第60章

  这一趟来人间本是向徐让欢寻仇,没成想,半路,她竟多了一个仇家。
  女人问题很快,语速极快。
  也就是这一秒,檀棠生彻底明白,眼前人绝非是他的安安。
  复仇的火焰填满她的眼眸。
  在看清她的怒火后,檀棠生无力的摇头,“今日父亲带我来薛府送贺礼,庆贺安安你荣升皇后。可惜来到此处这才发现,家丁们早已没了气息。”

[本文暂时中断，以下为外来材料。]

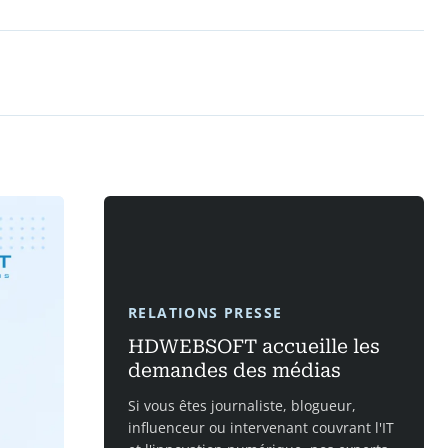
RELATIONS PRESSE
HDWEBSOFT accueille les
demandes des médias
Si vous êtes journaliste, blogueur,
influenceur ou intervenant couvrant l'IT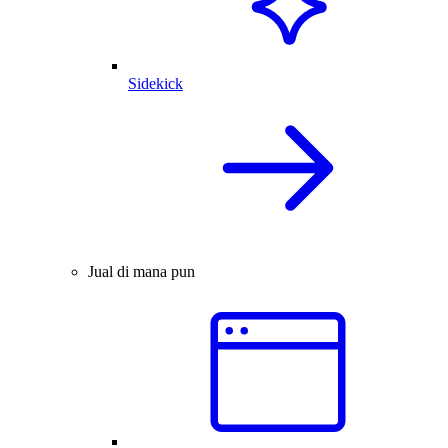
Sidekick
Jual di mana pun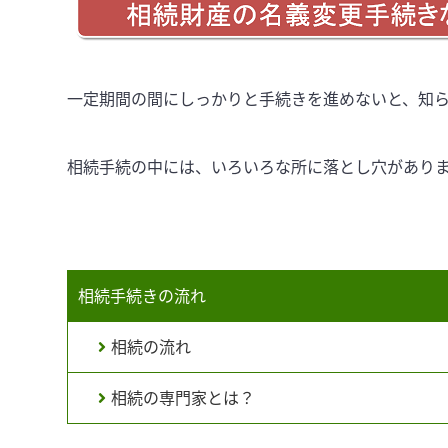
一定期間の間にしっかりと手続きを進めないと、知
相続手続の中には、いろいろな所に落とし穴があり
相続手続きの流れ
相続の流れ
相続の専門家とは？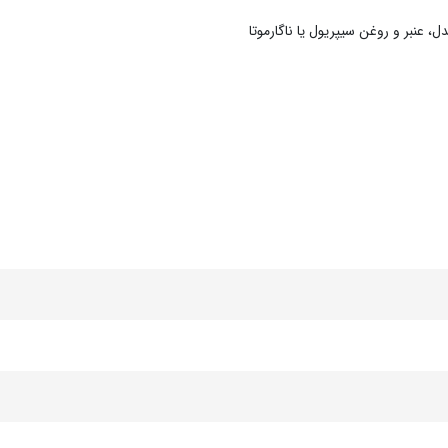
 عنبر و روغن سیپریول یا ناگارموتا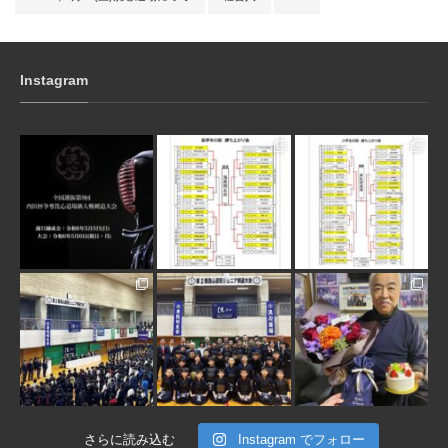
Instagram
3月 10
1月 31
1月 31
1月 30
1月 30
1月 28
さらに読み込む
Instagram でフォロー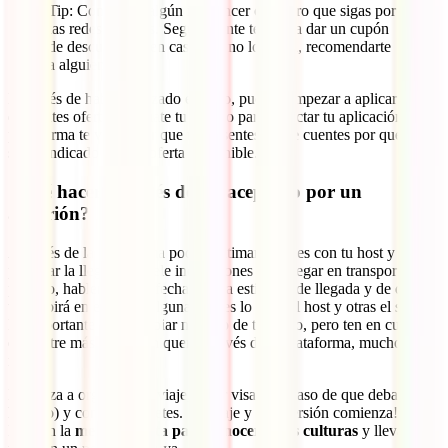
Tip: Contacta a algún influencer o viajero que sigas por
las redes sociales. Seguramente te pueda dar un cupón
de descuento o, en caso que no lo tenga, recomendarte
a alguien que sí.
Después de haber realizado el pago, puedes empezar a aplicar a
diferentes ofertas. Tómate tu tiempo para redactar tu aplicación. La
plataforma te va a pedir que te presentes y que cuentes por qué crees
ser el indicado para la oferta disponible.
¿Qué hacer después de ser aceptado por un
anfitrión?
A través de la plataforma podrás ultimar detalles con tu host y
preparar la llegada. Pídele indicaciones para llegar en transporte
público, hablen de una fecha y hora estimada de llegada y de quién
te recibirá en el lugar (algunas veces lo hace el host y otras el staff).
Es importante intercambiar número de teléfono, pero ten en cuenta
que entre más se comuniquen a través de la plataforma, mucho
mejor.
Empieza a organizar tu viaje, sacar visas (en caso de que debas
hacerlo) y comprar tiquetes. ¡El viaje y la diversión comienza!
Mantén la
mente abierta para conocer otras culturas
y lleva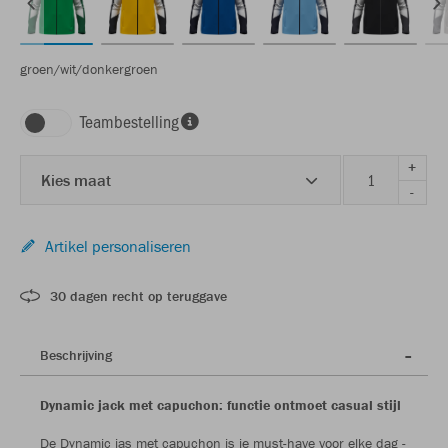
groen/wit/donkergroen
Teambestelling
+
Kies maat
-
Artikel personaliseren
30 dagen recht op teruggave
Beschrijving
Dynamic jack met capuchon: functie ontmoet casual stijl
De Dynamic jas met capuchon is je must-have voor elke dag -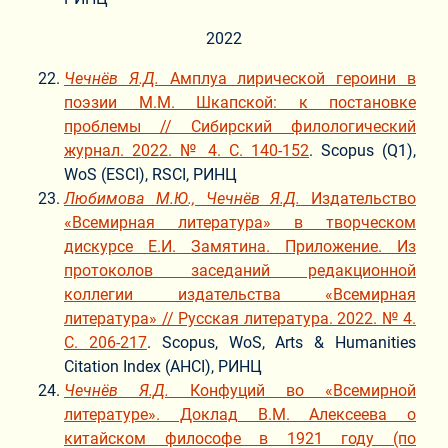
2022
Чечнёв Я.Д.
Амплуа лирической героини в
поэзии М.М. Шкапской: к постановке
проблемы // Сибирский филологический
журнал. 2022. № 4. С. 140-152
. Scopus (Q1),
WoS (ESCI), RSCI, РИНЦ
Любимова М.Ю., Чечнёв Я.Д.
Издательство
«Всемирная литература» в творческом
дискурсе Е.И. Замятина. Приложение. Из
протоколов заседаний редакционной
коллегии издательства «Всемирная
литература» // Русская литература. 2022. № 4.
С. 206-217
. Scopus, WoS, Arts & Humanities
Citation Index (AHCI), РИНЦ
Чечнёв Я.Д.
Конфуций во «Всемирной
литературе». Доклад В.М. Алексеева о
китайском философе в 1921 году (по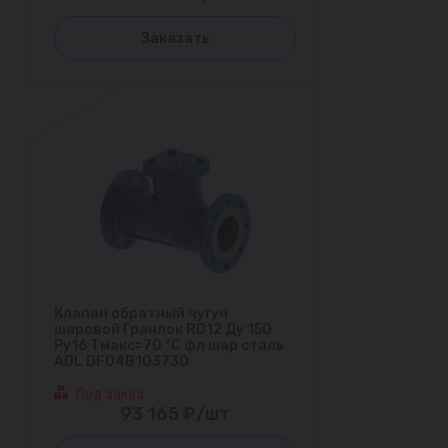
Заказать
Клапан обратный чугун
шаровой Гранлок RD12 Ду 150
Ру16 Тмакс=70 °С фл шар сталь
ADL DF04B103730
Под заказ
93 165 ₽/шт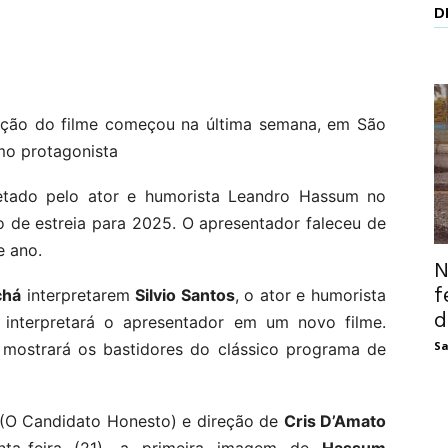
D
odução do filme começou na última semana, em São
mo protagonista
pretado pelo ator e humorista Leandro Hassum no
o de estreia para 2025. O apresentador faleceu de
e ano.
N
f
chá
interpretarem
Silvio Santos
, o ator e humorista
d
 interpretará o apresentador em um novo filme.
Sa
 mostrará os bastidores do clássico programa de
(O Candidato Honesto) e direção de
Cris D’Amato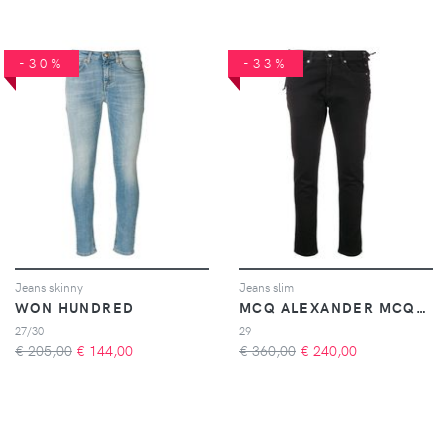
-30%
-33%
Jeans skinny
Jeans slim
WON HUNDRED
MCQ ALEXANDER MCQUEEN
27/30
29
€ 205,00
€
144,00
€ 360,00
€
240,00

  缄默一瞬,檀棠生温吞道,“没能帮上忙,我很抱歉。”
  薛均安没说话,只是淡淡看着这里满目的棺材发呆。
  而至于她心中所想,无人可知。
  檀棠生小心翼翼打量她的表情,努努嘴,“安安,我知道你现在很难过……”
  檀棠生和徐让欢不同,檀棠生是真的嘴笨,想说什么,却又不知道该说什么,只得伸手拍拍她的脊背,以示安慰。
  可安慰的话语还没来得及想好,下一瞬间,一只手忽然出现,握住檀棠生的手腕。
  徐让欢冷冷道,“檀家公子这是作甚?”
  “光天化日,朗朗乾坤,便要对我夫人动手是吗?”徐让欢笑着。
  第49章 旧情人(二)
  男人一袭金边玄衣,反手挡住檀棠生伸出去的手。
  二人的手也由此悬停在半空中,一动不动。
  四目相对,高高在上的新帝出现,这不免让檀棠生有些惊讶,直接愣在了原地,连手也忘了缩回来。
  最先反应过来的是薛均安,“陛下怎么来了?”
  她转身向着徐让欢行礼。
  好歹和徐让欢朝夕相处了这么些日子,她也算摸清他的套路。
  “怎么?孤不能来吗?”徐让欢反唇相讥,缓慢将视线移到薛均安脸上。
  那双精致的美人眼中射出寒冰般的冷意,徐让欢笑眯眯的,“难道夫人在行见不得人之事?所以怕孤看见吗?”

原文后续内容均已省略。